Jaylaxmi Credit Company Ltd. v. CCE (2015) 39 STR 164 (Tri.-Ahmd.)

Posted in May.

1. Handicrafts – Meaning

The goods sold under brand name of ‘badli’ fall in the category of “Handicrafts” within the meaning of the expression used in Entry No. 128 of the Third Schedule of the Delhi VAT Act and therefore chargeable at 4%. High price cannot, rather ought not, become a negative factor. Mere consideration that decorative would find a pride of place in plush homes of rich or affluent, adding to their luxurious style of living, cannot take away the properties on account of which it qualifies to be treated as “Handicraft”.

(M/s. Ame De Verre (P) Ltd. v. CTT (Del), (2016) 28 STJ 196 (Del.), ST Appeal No. 21 of 2013, dated 24th April, 2015).

2. Transfer of Right to Use Hoardings – Not Immovable Property – Taxable under VAT Laws

Under a contract of work order hoarding is transferred to a lessee for a specified period enabling the lessee to display the advertisement works on it according to wishes and imagination of the lessee is liable to pay vat as transfer of right to use the goods. The hoarding is not an immovable property and its transfer of right to use taxable under section 6(1)(c) of The Kerala Value Added Tax Act, 2003.

(M/s. Delta Communications v. State of Kerala, (2016) 53 PHT 174 (Ker.), O. T. Rev. No. 103 of 2012, dated 31st July, 2015).

3. Adjustment of Credit of ITC towards 25% Pre-deposit for Admission of Appeal – Permissible

The ITC amounting to Rs. 2,70,34,216/- was available to dealer for the year 2008-09 which could be adjusted towards amount of 25% of additional demand for admission of appeal.

(D. M. Pungrain v. State of Punjab, (Punjab VAT Tribunal), Appeal No. 123 of 2015, dated 18th September, 2015).

4. Exemption – Non-Woven felts – Supplied to car manufacturer – Is textile fabrics – Exempt

Article non-woven felts mainly used in cars as a matting and supplied to car manufacturers falls within the definition of fabric and is thus exempt from payment of tax.
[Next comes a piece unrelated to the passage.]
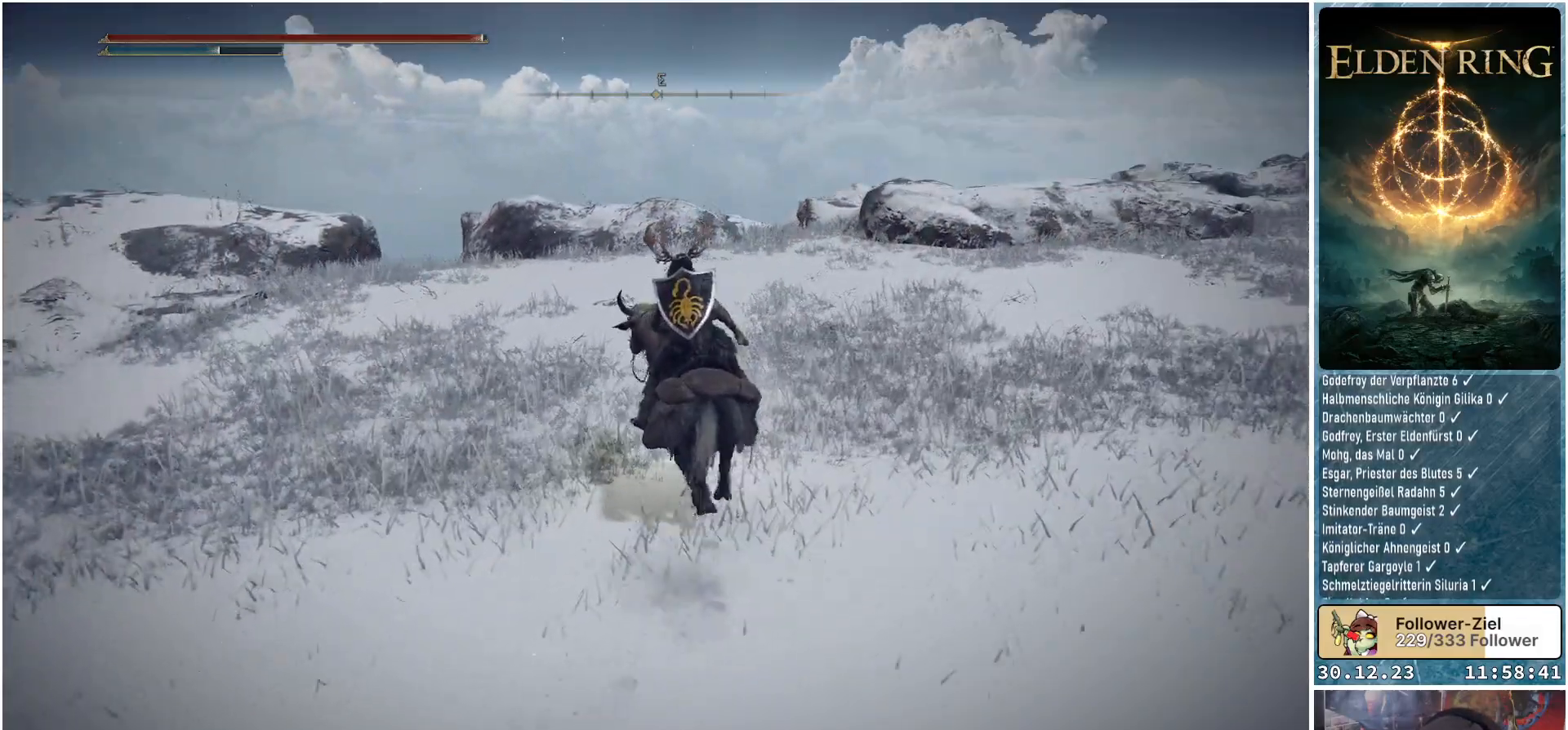
{"buttons": [], "left_stick": "up", "right_stick": "center", "events": []}
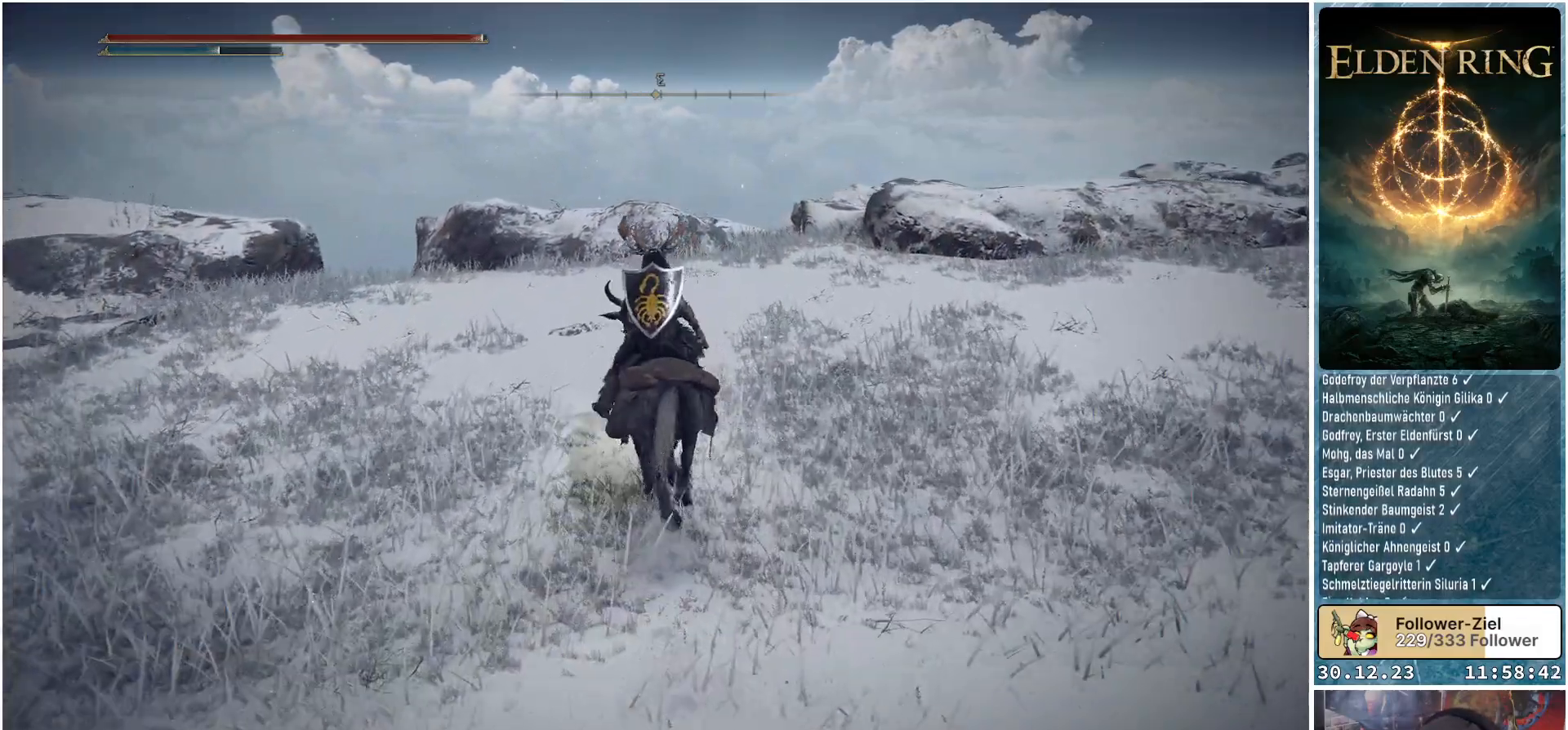
{"buttons": [], "left_stick": "up", "right_stick": "center", "events": [[151, "right_stick", "down-left"], [417, "right_stick", "center"]]}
(CTO v. United Felts and Carpets, (2016) 28 STJ 294 (Raj.), Sales Tax Revision Petition No. 842 of 1999, dated 27th February, 2015).

5. Provision for Payment of Minimum Amount of Pre-Deposit for Entertaining Appeal – Directory

Under section 62(5) of the Punjab VAT Act, no appeal shall be entertained, unless such appeal is accompanied by satisfactory proof of prior minimum payment of 25% of total amount of tax, interest and penalty, if any. This provision is directory in nature meaning thereby that the First Appellate Authority is empowered to partially or completely waive the condition of pre-deposit contained therein in given facts and circumstance.

(Punjab State Power Corporation Ltd. v. State of Punjab, (2016) 53 PHT 258 (P & H), CWP No. 26920 of 2013, dated 31st December, 2015).

6. Nebula Watch made from Gold and Diamonds – Article of Gold / Jewellery the NEBULA Jewellery watch made from Gold Studded with precious stones etc. is an article of Gold / Jewellery covered by Entry 13(ii) of The Gujarat Vat Act.

(M/s. Titan Industries Ltd. v. State of Gujarat, (2016) 54 STJ 1495 (Gujarat Tribunal), Appeal No 23 of 2011, dated 24th February, 2016).